In the same report, Bloomberg estimates that $40bn is spent annually on diesel fuel for power generation. Moving to renewable energy would represents a massive opportunity not only to reduce carbon emissions, but also to save costs.

So far, the main opportunity has been to introduce solar PVs to substitute diesel at least partially. As shown below, in almost all geographies, the Levelized Cost of Energy for solar PV falls below the cost of the diesel fuel used in gensets.

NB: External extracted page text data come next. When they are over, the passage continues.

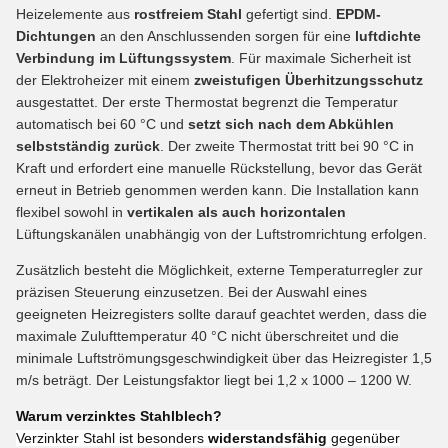
Heizelemente aus
rostfreiem Stahl
gefertigt sind.
EPDM-
Dichtungen
an den Anschlussenden sorgen für eine
luftdichte
Verbindung im Lüftungssystem
. Für maximale Sicherheit ist
der Elektroheizer mit einem
zweistufigen Überhitzungsschutz
ausgestattet. Der erste Thermostat begrenzt die Temperatur
automatisch bei 60 °C und
setzt sich nach dem Abkühlen
selbstständig zurück
. Der zweite Thermostat tritt bei 90 °C in
Kraft und erfordert eine manuelle Rückstellung, bevor das Gerät
erneut in Betrieb genommen werden kann. Die Installation kann
flexibel sowohl in
vertikalen als auch horizontalen
Lüftungskanälen unabhängig von der Luftstromrichtung erfolgen.
Zusätzlich besteht die Möglichkeit, externe Temperaturregler zur
präzisen Steuerung einzusetzen. Bei der Auswahl eines
geeigneten Heizregisters sollte darauf geachtet werden, dass die
maximale Zulufttemperatur 40 °C nicht überschreitet und die
minimale Luftströmungsgeschwindigkeit über das Heizregister 1,5
m/s beträgt. Der Leistungsfaktor liegt bei 1,2 x 1000 – 1200 W.
Warum verzinktes Stahlblech?
Verzinkter Stahl ist besonders
widerstandsfähig
gegenüber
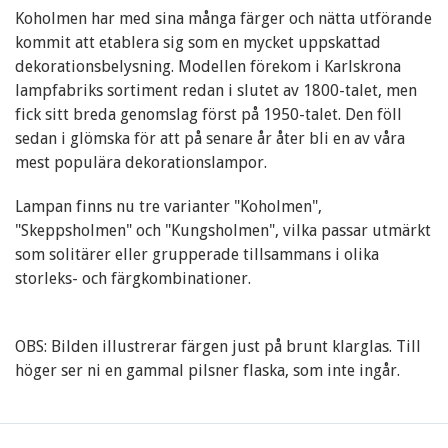
Koholmen har med sina många färger och nätta utförande
kommit att etablera sig som en mycket uppskattad
dekorationsbelysning. Modellen förekom i Karlskrona
lampfabriks sortiment redan i slutet av 1800-talet, men
fick sitt breda genomslag först på 1950-talet. Den föll
sedan i glömska för att på senare år åter bli en av våra
mest populära dekorationslampor.
Lampan finns nu tre varianter "Koholmen",
"Skeppsholmen" och "Kungsholmen", vilka passar utmärkt
som solitärer eller grupperade tillsammans i olika
storleks- och färgkombinationer.
OBS: Bilden illustrerar färgen just på brunt klarglas. Till
höger ser ni en gammal pilsner flaska, som inte ingår.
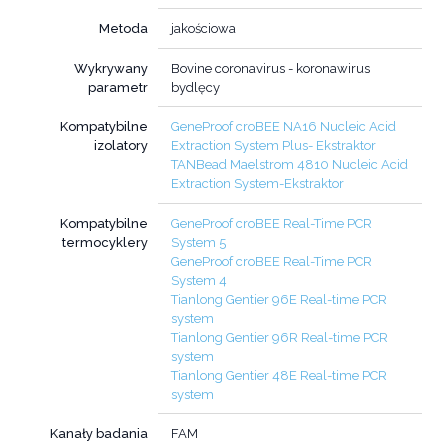
Metoda
jakościowa
Wykrywany
Bovine coronavirus - koronawirus
parametr
bydlęcy
Kompatybilne
GeneProof croBEE NA16 Nucleic Acid
izolatory
Extraction System Plus- Ekstraktor
TANBead Maelstrom 4810 Nucleic Acid
Extraction System-Ekstraktor
Kompatybilne
GeneProof croBEE Real-Time PCR
termocyklery
System 5
GeneProof croBEE Real-Time PCR
System 4
Tianlong Gentier 96E Real-time PCR
system
Tianlong Gentier 96R Real-time PCR
system
Tianlong Gentier 48E Real-time PCR
system
Kanały badania
FAM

Cost of energy from solar versus diesel generator

Source: Lazard LCOE Analysis V11.0

To add wind or not to add wind?

Today, community scale turbines are not incorporated in microgrid projects for two reasons that we have already touched upon (high LCOE and complexity of installation) but also because, unlike solar panels and diesel generators, conventional wind turbines cannot readily be relocated, whilst relocation is often a requirement in microgrid projects, e.g. at mining or military sites.

​With Spinetic’s solution, the operational issues are solved – Wind Panels are easy to install and can be relocated. What’s more, even assuming an LCOE of 15p/kWh initially, adding wind to the mix makes economic sense.

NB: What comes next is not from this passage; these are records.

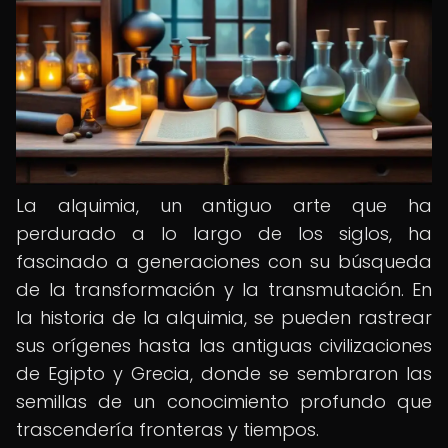
La alquimia, un antiguo arte que ha
perdurado a lo largo de los siglos, ha
fascinado a generaciones con su búsqueda
de la transformación y la transmutación. En
la historia de la alquimia, se pueden rastrear
sus orígenes hasta las antiguas civilizaciones
de Egipto y Grecia, donde se sembraron las
semillas de un conocimiento profundo que
trascendería fronteras y tiempos.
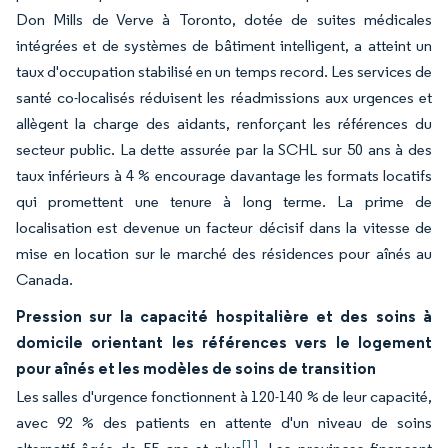
Don Mills de Verve à Toronto, dotée de suites médicales
intégrées et de systèmes de bâtiment intelligent, a atteint un
taux d'occupation stabilisé en un temps record. Les services de
santé co-localisés réduisent les réadmissions aux urgences et
allègent la charge des aidants, renforçant les références du
secteur public. La dette assurée par la SCHL sur 50 ans à des
taux inférieurs à 4 % encourage davantage les formats locatifs
qui promettent une tenure à long terme. La prime de
localisation est devenue un facteur décisif dans la vitesse de
mise en location sur le marché des résidences pour aînés au
Canada.
Pression sur la capacité hospitalière et des soins à
domicile orientant les références vers le logement
pour aînés et les modèles de soins de transition
Les salles d'urgence fonctionnent à 120-140 % de leur capacité,
avec 92 % des patients en attente d'un niveau de soins
[1]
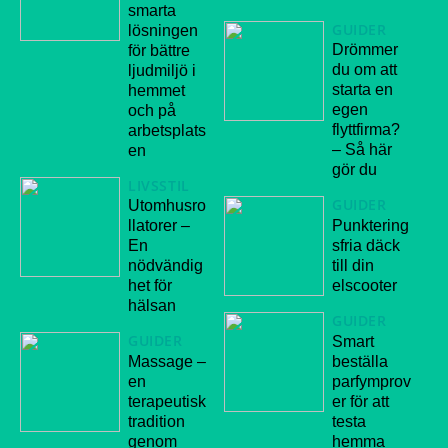
smarta
GUIDER
lösningen
Drömmer
för bättre
du om att
ljudmiljö i
starta en
hemmet
egen
och på
flyttfirma?
arbetsplats
– Så här
en
gör du
LIVSSTIL
GUIDER
Utomhusro
Punktering
llatorer –
sfria däck
En
till din
nödvändig
elscooter
het för
hälsan
GUIDER
GUIDER
Smart
Massage –
beställa
en
parfymprov
terapeutisk
er för att
tradition
testa
genom
hemma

Solar power used at the time of generation may be cheap, but solar power time-shifted by batteries is more expensive – and the longer the period of storage, the higher the cost. At the extreme, it would never make sense to generate solar power in summer and then store it for use during the winter. In most regions, solar power generation is concentrated in the warmer months – and only during daylight hours.

This means that in hybrid microgrids, it is difficult to substitute for more than 25% of the total power using solar at its point of generation. Adding wind can substitute for a further 25% – meeting demand during the winter and at night.

In the chart below, Spinetic assumes that diesel costs 30p/kWh and shows that adding solar to the mix (for a quarter of the production) reduces the average cost by 21% to 24p; adding its Wind Panels (for another quarter of the mix) would reduce the average cost by a further 16% (to 20p). It would also double the amount of carbon saved.

Adding wind into the equation can further reduce the cost of energy

Source: Spinetic Energy

Clearly, there is greater operational complexity in adding renewable energy in the mix, but the potential savings are large, enabling relatively short pay-back times.

According to different sources, the global market for microgrids is already worth more than $15bn annually and will grow to double or triple that over the coming years, and distributed energy outside the OECD is a $40bn industry already today (BNEF).

In conclusion, for Spinetic, hybrid off-grid microgrids are the ideal initial market, because unlike other segments where ultra-low LCOE is essential, customers in this space will be able to derive good returns from the Wind Panels even if their initial cost of energy is relatively high, and because it is a very large and growing opportunity indeed.

Green Angel Syndicate is proud to support Spinetic Energy in what promises to be an exciting and rewarding journey, with great positive implications for the environment and a very positive financial return.